I've been working on my website a fair bit. Working on it locally works well for some things, but the google maps stuff only works if it's running on my real domain, so I have to get it up to the website.
I used "publish" to do that, which turns out to be a bit of a mistake. When you do this, VS says that it will delete files, and asks for confirmation. I assumed this was just about overwriting the files that were up there, but it's really a "scorched earth" approach which toasted every file on my website before deploying the application.
A day later and a few $$$ lighter, I had my content back off of backup.
So, what should I be doing? Publish is convenient in that it gets everything up there, but it takes roughly forever to do so, so it's not the solution I'd prefer. I've looked at "copy website", which might work, but I presume that I would have to a) figure out what I've changed and b) copy each file up to the server in the right place. Doing this correctly (ie getting all the files and any assemblies I use) up there is pretty tough, and I don't want a site that's sometimes published and sometimes web copied...
Is there a better way of doing what I want to do? Or is the presumption that I will do all my development locally?
Comments
- Anonymous
August 26, 2005
It may be tough in a windows environment (may need to use cygwin), but rsync is a very good tool. - Anonymous
August 26, 2005
If you have your stuff in versioning its easy because deploying it is as easy as getting the lastest stuff from your repository, just check in the assemblies and everything. This way, you dont need to keep track of whats changed. - Anonymous
August 26, 2005
I usually just zip up everything and just xcopy the files over the ones that currently exist on your real website. Only the files that are included in your ASP.NET Web project will be copied. It looks like the copy command will let you specify that you only want to copy those files that are in the project, and it will leace the non-project files on your website alone. - Anonymous
August 26, 2005
The comment has been removed - Anonymous
August 26, 2005
I noticed that while google maps works works only a real domain, Virtual Earth - http://virtualearth.msn.com/ works locally and does not require signing up for an API key. The developer resources are at http://www.viavirtualearth.com/vve/Dashboard/Default.ashx - Anonymous
August 27, 2005
True, the publish options in VS sucketh mightily. The easiest option for what you want (without installing additional software) is indeed Copy Website. Highlight all files and folders in your local hierarchy, and push the two-arrowed "Synchonize" button. It will (eventually) publish all the changed files but not the unchanged ones. - Anonymous
August 27, 2005
While developing locally, try editing your "Hosts" file so that your "Real" domain points to 127.0.0.1.

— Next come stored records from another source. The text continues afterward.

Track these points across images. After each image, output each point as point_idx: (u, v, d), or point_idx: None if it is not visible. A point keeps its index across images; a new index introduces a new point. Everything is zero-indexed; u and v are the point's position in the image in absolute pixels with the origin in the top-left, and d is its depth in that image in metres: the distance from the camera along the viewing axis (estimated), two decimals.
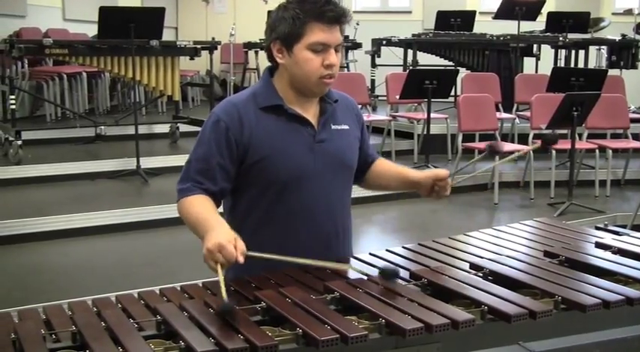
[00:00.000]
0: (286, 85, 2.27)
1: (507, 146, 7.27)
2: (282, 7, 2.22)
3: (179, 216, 2.26)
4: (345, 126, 2.37)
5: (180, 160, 5.23)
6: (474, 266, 2.24)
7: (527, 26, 9.42)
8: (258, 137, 2.23)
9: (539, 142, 2.83)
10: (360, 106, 8.31)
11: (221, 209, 2.36)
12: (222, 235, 2.00)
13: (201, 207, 2.18)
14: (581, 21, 9.43)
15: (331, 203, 2.34)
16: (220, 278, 1.90)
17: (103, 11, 6.40)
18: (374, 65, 9.65)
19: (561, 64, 9.63)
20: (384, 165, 2.59)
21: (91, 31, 7.85)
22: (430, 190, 2.44)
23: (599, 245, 2.50)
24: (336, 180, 2.34)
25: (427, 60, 9.57)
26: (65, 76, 8.07)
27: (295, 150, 2.25)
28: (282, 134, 2.25)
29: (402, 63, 9.45)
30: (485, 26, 9.75)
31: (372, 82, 9.62)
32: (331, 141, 2.31)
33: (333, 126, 2.33)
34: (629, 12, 10.12)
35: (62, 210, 5.61)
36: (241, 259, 1.97)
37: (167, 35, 8.24)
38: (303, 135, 2.27)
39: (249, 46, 10.24)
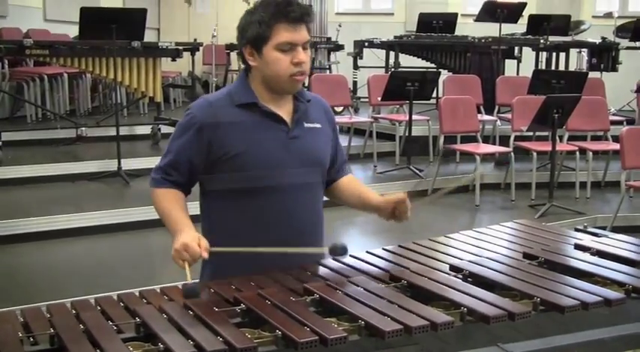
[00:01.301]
0: (260, 85, 2.34)
1: (486, 147, 7.32)
2: (249, 12, 2.31)
3: (161, 218, 2.33)
4: (318, 125, 2.43)
5: None
6: (454, 268, 2.26)
7: (508, 29, 9.46)
8: (233, 133, 2.29)
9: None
10: (342, 108, 8.37)
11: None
12: (187, 236, 2.17)
13: (171, 203, 2.32)
14: (562, 24, 9.50)
15: (304, 198, 2.39)
16: (187, 272, 2.09)
17: (84, 12, 6.35)
18: (356, 67, 9.66)
19: (542, 66, 9.68)
20: (352, 183, 2.62)
21: (72, 31, 7.78)
22: (391, 215, 2.48)
23: (578, 247, 2.51)
24: (308, 176, 2.39)
25: (409, 62, 9.59)
26: (46, 76, 8.00)
27: (269, 146, 2.31)
28: (257, 130, 2.31)
29: (384, 65, 9.46)
30: (467, 28, 9.79)
31: (354, 83, 9.63)
32: (304, 139, 2.37)
33: (306, 124, 2.40)
34: (609, 15, 10.22)
35: (43, 211, 5.56)
36: (205, 255, 2.14)
37: (149, 36, 8.20)
38: (277, 132, 2.33)
39: (231, 47, 10.15)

Maybe you can trick it into working while you dev.
If not, Unleashit works well despite its unfortunate name. - Anonymous
August 28, 2005
I've been using the VS 2005 Copy Web feature that shows which files have changed locally vs the server. It works great when you only want to replace a couple of files and not the whole site, which 2003 required.
I'm using your same hosting provider and the copy web connects via FTP. - Anonymous
August 29, 2005
Use subversion and "svn update" when you want to sync to a specific version of your code. - Anonymous
August 29, 2005
The comment has been removed - Anonymous
September 05, 2005
Adding a 127.0.0.1 hosts entry does work with the Google Maps API. Just remembering to change it back is the tricky part. - Anonymous
September 08, 2005
I just want to reiterate that your /etc/hosts file is the way to do GMaps development.